Bei der Frage nach der kirchlichen Hierarchie des Mittelalters kommt man mit unseren heutigen Vorstellungen von Hierarchie nicht viel weiter. Als geradezu archetypische Institution des Mittelalters lässt sich die Kirche (wie annähernd vergleichbare Korporationen auch) nur sehr schwer in unser Bild einer relativ klaren Ordnung, von klaren Abgrenzungen von Kompetenzen, von Rechten, von Entscheidungsstrukturen einordnen. Wie alle mittelalterlichen Institutionen funktionierte die Kirche in einem bunten, uns gelegentlich chaotisch erscheinenden Mit-, Neben-, Unter- und Übereinander von Personen und Korporationen, die alle irgendwie die Interessen der Kirche vertraten und dabei miteinander und gegeneinander agierten, Kontakte knüpften und Feindschaften ausfochten, Machtspielchen und Intrigen nicht abgeneigt waren und dennoch in ihrer Gesamtheit irgendwie handlungsfähig waren. Auch die unvergleichliche Komplexität der Kirche und ihre nicht geringe Aufgabe in der Welt dürften dieses vielfältige Treiben nicht gerade gemildert haben.

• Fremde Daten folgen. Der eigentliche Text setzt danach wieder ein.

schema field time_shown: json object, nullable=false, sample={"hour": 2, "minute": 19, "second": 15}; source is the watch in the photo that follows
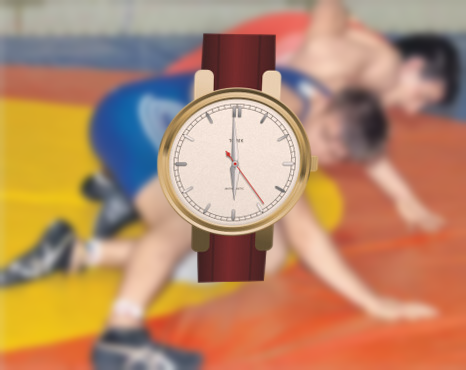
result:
{"hour": 5, "minute": 59, "second": 24}
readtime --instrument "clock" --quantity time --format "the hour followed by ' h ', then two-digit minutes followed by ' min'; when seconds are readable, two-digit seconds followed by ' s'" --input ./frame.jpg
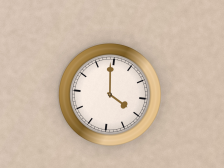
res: 3 h 59 min
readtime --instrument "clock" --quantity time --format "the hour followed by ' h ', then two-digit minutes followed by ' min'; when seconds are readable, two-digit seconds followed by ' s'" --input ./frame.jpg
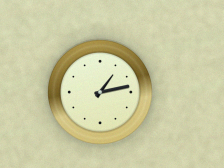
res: 1 h 13 min
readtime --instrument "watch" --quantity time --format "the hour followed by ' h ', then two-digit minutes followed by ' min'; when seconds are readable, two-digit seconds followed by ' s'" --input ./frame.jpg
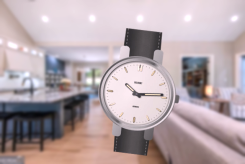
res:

Eine allgemeingültige Hierarchie dieser mittelalterlichen Kirche (abgesehen von der ganz groben Schablone Papst oben, Bischöfe in der Mitte, Pfarrklerus unten) wird nicht aufzustellen sein.
Werfen wir doch einmal einen Blick auf ein paar Einzelbeispiele:
Der Papst stand als Kirchenvater an der Spitze der Kirchenhierarchie, als geistliches Oberhaupt der gesamten Christenheit (in eigenem Anspruch gerne auch als universelles Oberhaupt der gesamten Christenheit). So weit, so klar. Aber selbst diese einfache Aussage ist schon problematisch. Was ist mit den Schismen? Wer war da das tatsächliche Oberhaupt, dem die Loyalität zu schulden war? Und selbst wenn man die Schismen einmal außen vorlässt, dann gab es immer noch den Konziliarismus: Keineswegs dem Papst, sondern einer allgemeinen Kirchenversammlung kam die Leitung der Christenheit zu. Und von den Kardinälen, die den Papst zu wählen hatten, was eine gewisse Abhängigkeitssituation mit sich bringt, will ich gar nicht anfangen...
So geht es dann weiter: Bischöfe waren ihren Domkapiteln verpflichtet, ohne die sie kaum handlungsfähig waren. Zwar waren sie die personelle Spitze ihres Bistums, doch im Territorium selber waren es die Archidiakone (als Träger bischöflicher Gerichtsbarkeit), die zumeist das Sagen hatten. Adelige Patronatsherren oder traditionelle Exemptionsrechte verhinderten weiterhin einen Zugriff auf den einzelnen Pfarrklerus. Und wenn ein Bischof gar einmal mehrer Bistümer in seiner Hand vereinte, dann waren es schnell seine Amtsvertreter vor Ort, die sich flugs die Rechte des woanders weilenden Bischofs anmaßten.
Auch in den Orden sah es nicht anders aus. Zwar existierte der "Gehorsam" als eine der drei mönchischen Grundtugenden, aber der bezog sich rein rechtlich gesehen in erster Linie auf den Abt und niemand anderen. Außerhalb der Klostermauern waren Hierarchien wenig geregelt und die Feindschaften bestimmter Orden untereinander sprechen da sicherlich Bände. Nimmt man jetzt noch dazu, dass manche Klöster noch einmal eine übergeordnete Organisationsform (Kongregation) entwickelten, dann wird auch hier wieder der Rahmen einer simplen Hierarchie, eines einfachen Oben-Unten, gesprengt.
Kommen dann noch Legaten, Inquisitoren, städtischer und adeliger Klerus, Landeskirchenwesen, Eigenkirchenwesen, die Unterscheidung von Amtsgewalt und Titulargewalt und all die tausend anderen Formen mittelalterlicher Kirchlichkeit dazu, dann wird das Gesamtsystem Kirche sehr schnell nahezu undurchschaubar.
Eine einfache Hierarchie lässt sich dazu einfach nicht aufstellen.
pinafore schrieb:
ergibt sich daraus nicht eine gefährliche Situation
Eine gefährliche Situation? Vielleicht. Eine typisch mittelalterliche Situation? Auf jeden Fall!
P.S.: Zur Prälatinnen-Frage: Der Begriff
praelatissa für Äbtissinen findet sich in offiziellen Schriftstücken der kirchlichen Administration. Einmalig war er daher keineswegs.